The first of the expressions we'll look at is the Longbranch. In 2016 Matthew McConaughey joined the Wild Turkey team as Creative Director and in 2018 Longbranch was released. What differentiates it from other WT releases is the charcoal filtration. It's a two step process, first using charcoal made from American white oak and then second, using charcoal made from Texas mesquite wood. It's bottled at a relatively low proof of 86 or 43% abv. Although it has no age statement it is apparently 8 years old. It's widely available for around £42 a bottle.
Next up is the flagship bourbon from Wild Turkey, the 101. This comes out of the barrel at 109 proof, so while not exactly a barrel proof whisky it doesn't require much watering down to get to the desired proof. They also only use level 4 charred casks to help create the colour and flavour profile they desire. This is a vatting of 6 - 8 year old bourbons. Again this is widely available for around £35.
Finally we'll try the Rare Breed. Introduced in 1991 this was one of the first barrel proof bourbons to enter the market. This is a vatting of 6 year old, 8 year old and 12 year old bourbons and there have been over 11 batches releases since it's inception. They used to have batch numbers but now the batch can be ascertained by the individual proof. This batch is the 116.8 proof or 58.4% abv expression and can be found for around £55.
Wild Turkey Longbranch 43%
Nose: A very sweet nose - caramel, vanilla, fudge. Then sweet cinnamon and nutmeg plus rich oak. There's a vegetal note here too alongside cherry, menthol and orange peel.
Palate: Quite light on arrival - cream soda and root beer, caramel, orange zest and a little rye spice of clove and cinnamon. Charred oak and some orchard fruit.
Finish: A decent length with oak, cask char, warming spices and sweet caramel.
Score: 5 out of 10
|picture courtesy of Master of Malt|
Wild Turkey 101 50.5% abv
Nose: Peppermint, rye, vanilla, caramel. A little alcohol gives way to toasted oak, fennel and shoe polish. Some cherry alongside cinnamon and new leather.

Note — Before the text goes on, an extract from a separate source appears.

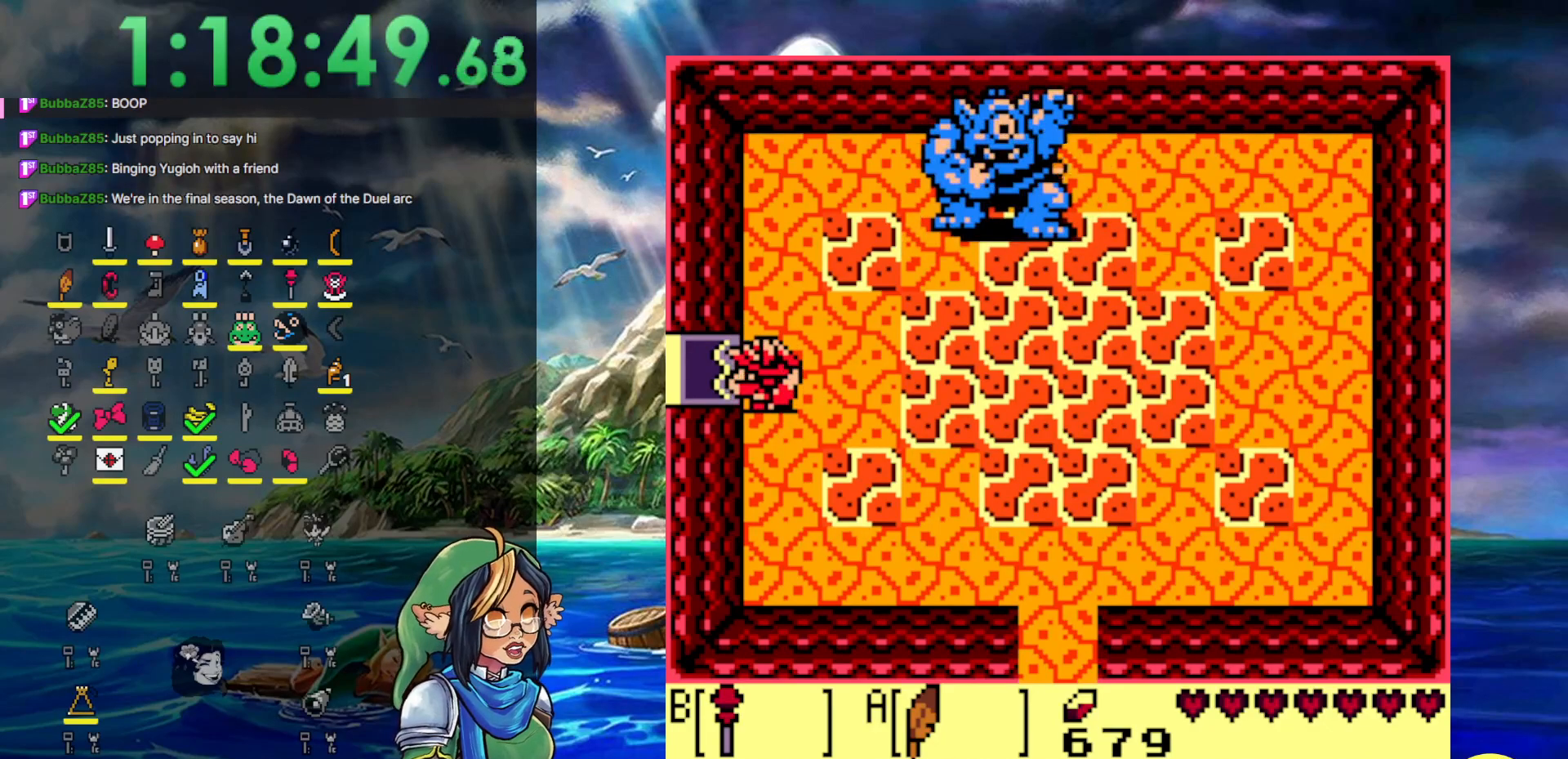
{"buttons": ["DPAD_LEFT"], "events": []}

Palate: Surprisingly gentle for a 50% abv dram. A nice oily texture that presents corn syrup, vanilla, cinnamon and woody oak notes with mild peppery spice and peppermint.
Finish: A little on the short side with the rye spice lingering and then vanilla and drying oak.
Score: 6 out of 10
Wild Turkey Rare Breed 58.4%
Nose: This smells sweet, dark and intense. Vanilla fudge, cinnamon and nutmeg. Red apples, glace cherries, liquorice, toasted oak and leather. A cigar box too. Time brings a little apple brandy note and dark chocolate.

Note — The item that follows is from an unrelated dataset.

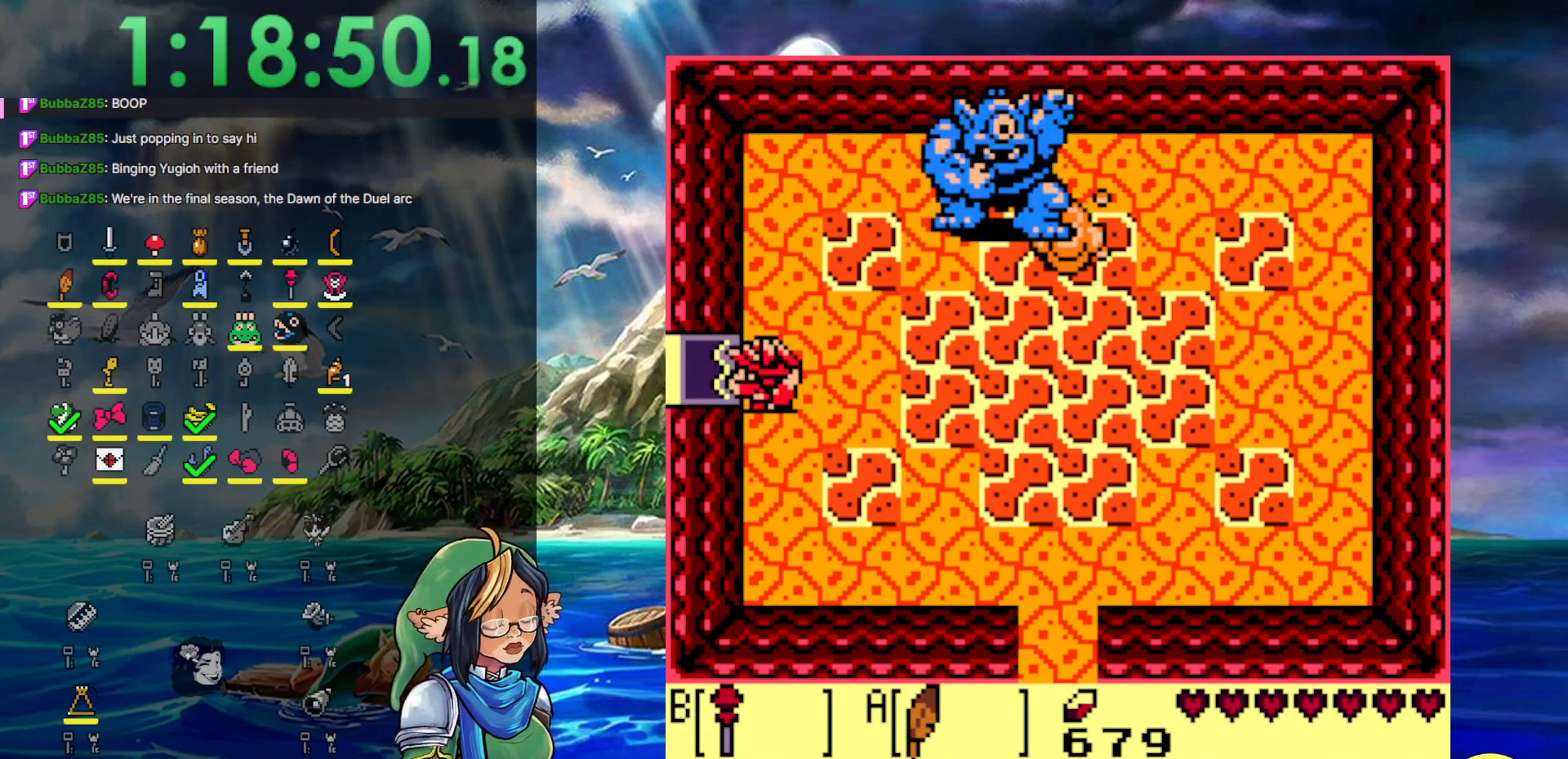
{"buttons": ["DPAD_LEFT"], "events": []}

Palate: Again a viscous, oily texture but at first sip that Abv is pretty apparent. Sweet & spicy - burnt caramel, rye spice, leather and butter cream. Savoury & bready with some liquorice and orange zest. Cask char and ripe red apples build with each sip.
Finish: Plenty of oak tannins, citrus peel and sweet cinnamon
Score: 7 out of 10
Overall: Well this has been an enjoyable romp through the Wild Turkey core range with at least two of these that I will buy again. It also highlights that bourbon isn't always bore-bon.
The Longbranch would be a good starting point for those new to bourbon with the low-ish abv making it very approachable. It's pretty well balanced, sweet, fresh and just enough spice to make it worth going back for another sip. However, it's up against Buffalo Trace that can be had for nearly half the price and would probably be my go to over this.
The Wild Turkey 101 definitely brings more to the table. It's punchy enough with plenty of spice without over powering the palate. The short finish let's it down a little but for the money there is little to complain about here.
Of the three expressions, for me the Rare Breed is where it's at. This is a cracking bourbon. Oily, rich and feels a little decadent this is a whisky that is superb value for money in my eyes and a bottle that I will definitely buy again.